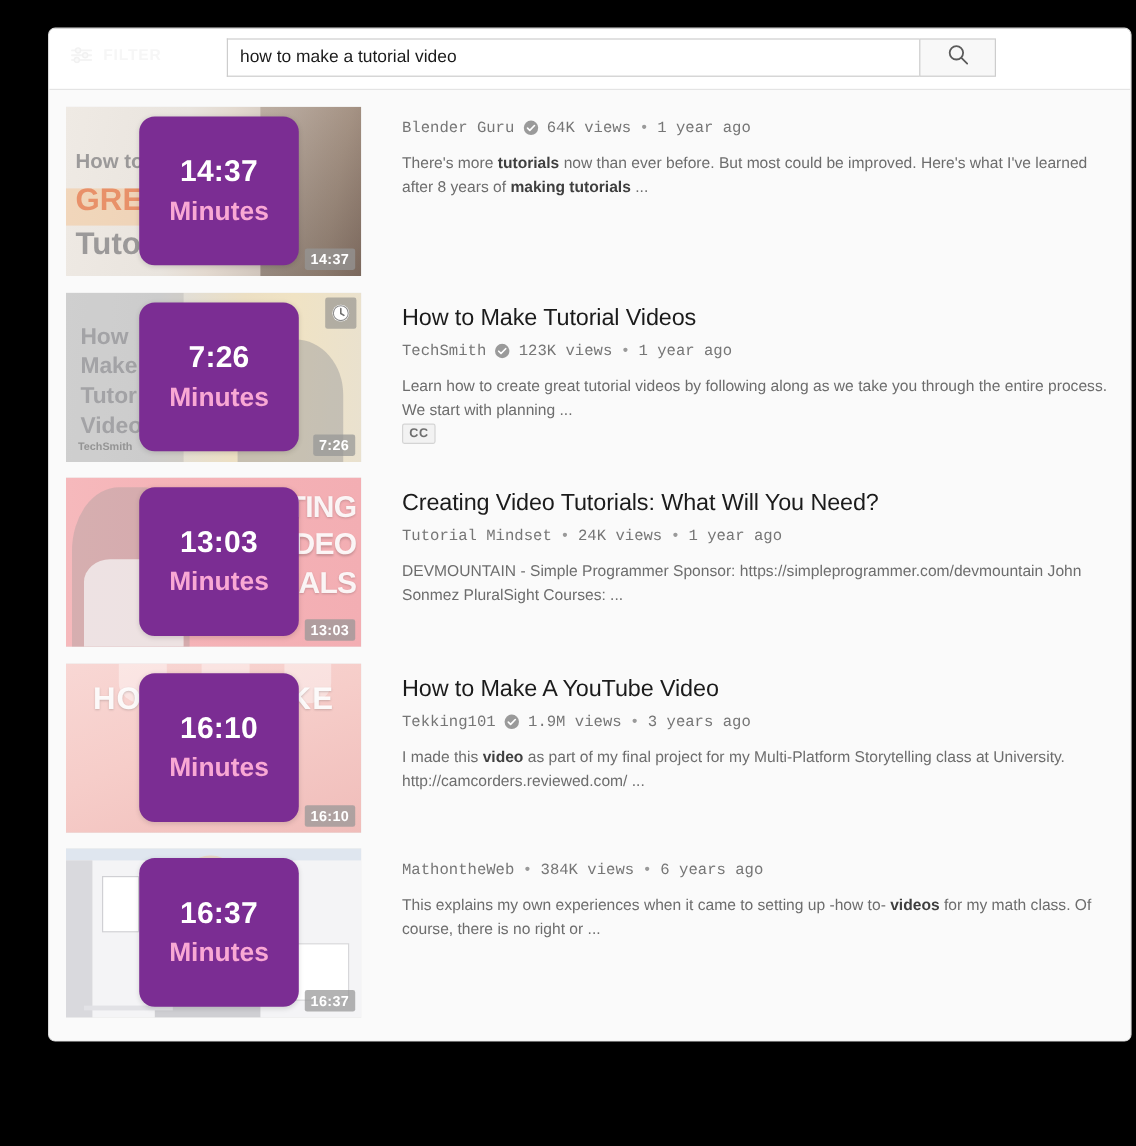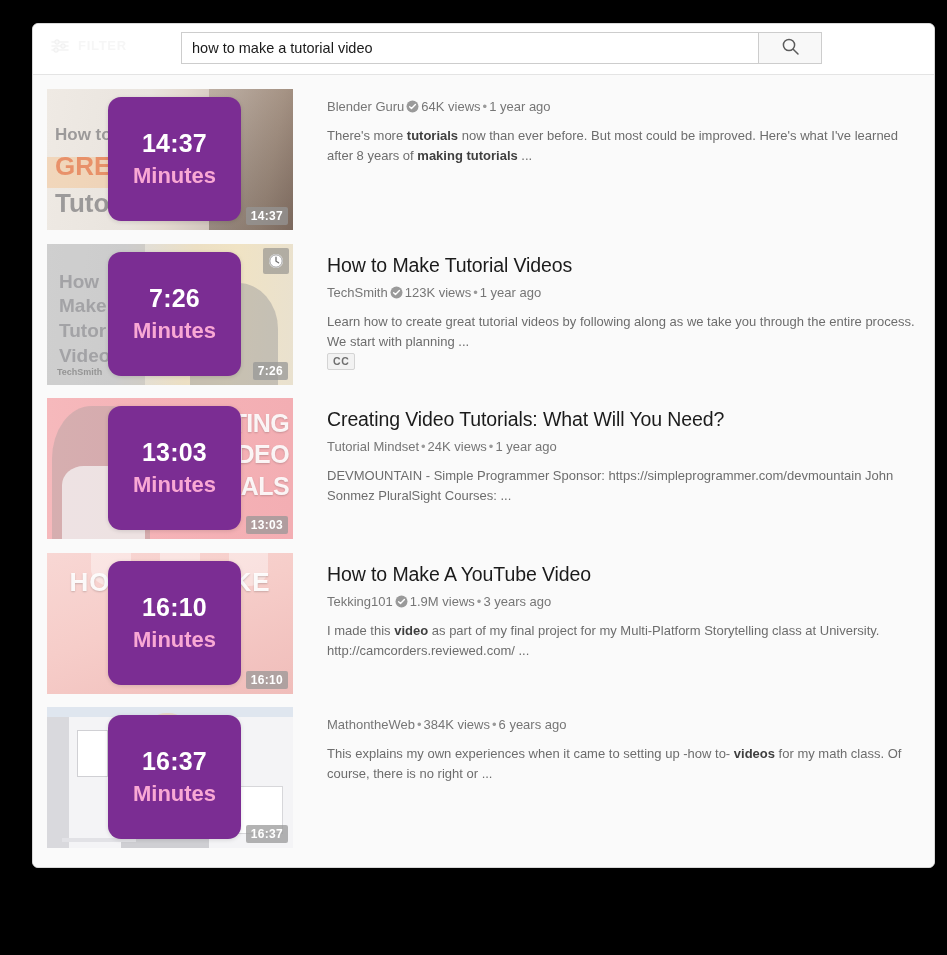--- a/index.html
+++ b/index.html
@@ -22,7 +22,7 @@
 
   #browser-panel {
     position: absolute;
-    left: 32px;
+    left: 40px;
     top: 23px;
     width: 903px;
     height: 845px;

[HOW TO COMPLETE THIS TASK] An exact retyping of the lines from the one with "position: absolute;" to the end of the material above, with both ends included and nothing added, is the required answer.

[RESPONSE]
     position: absolute;
-    left: 32px;
+    left: 40px;
     top: 23px;
     width: 903px;
     height: 845px;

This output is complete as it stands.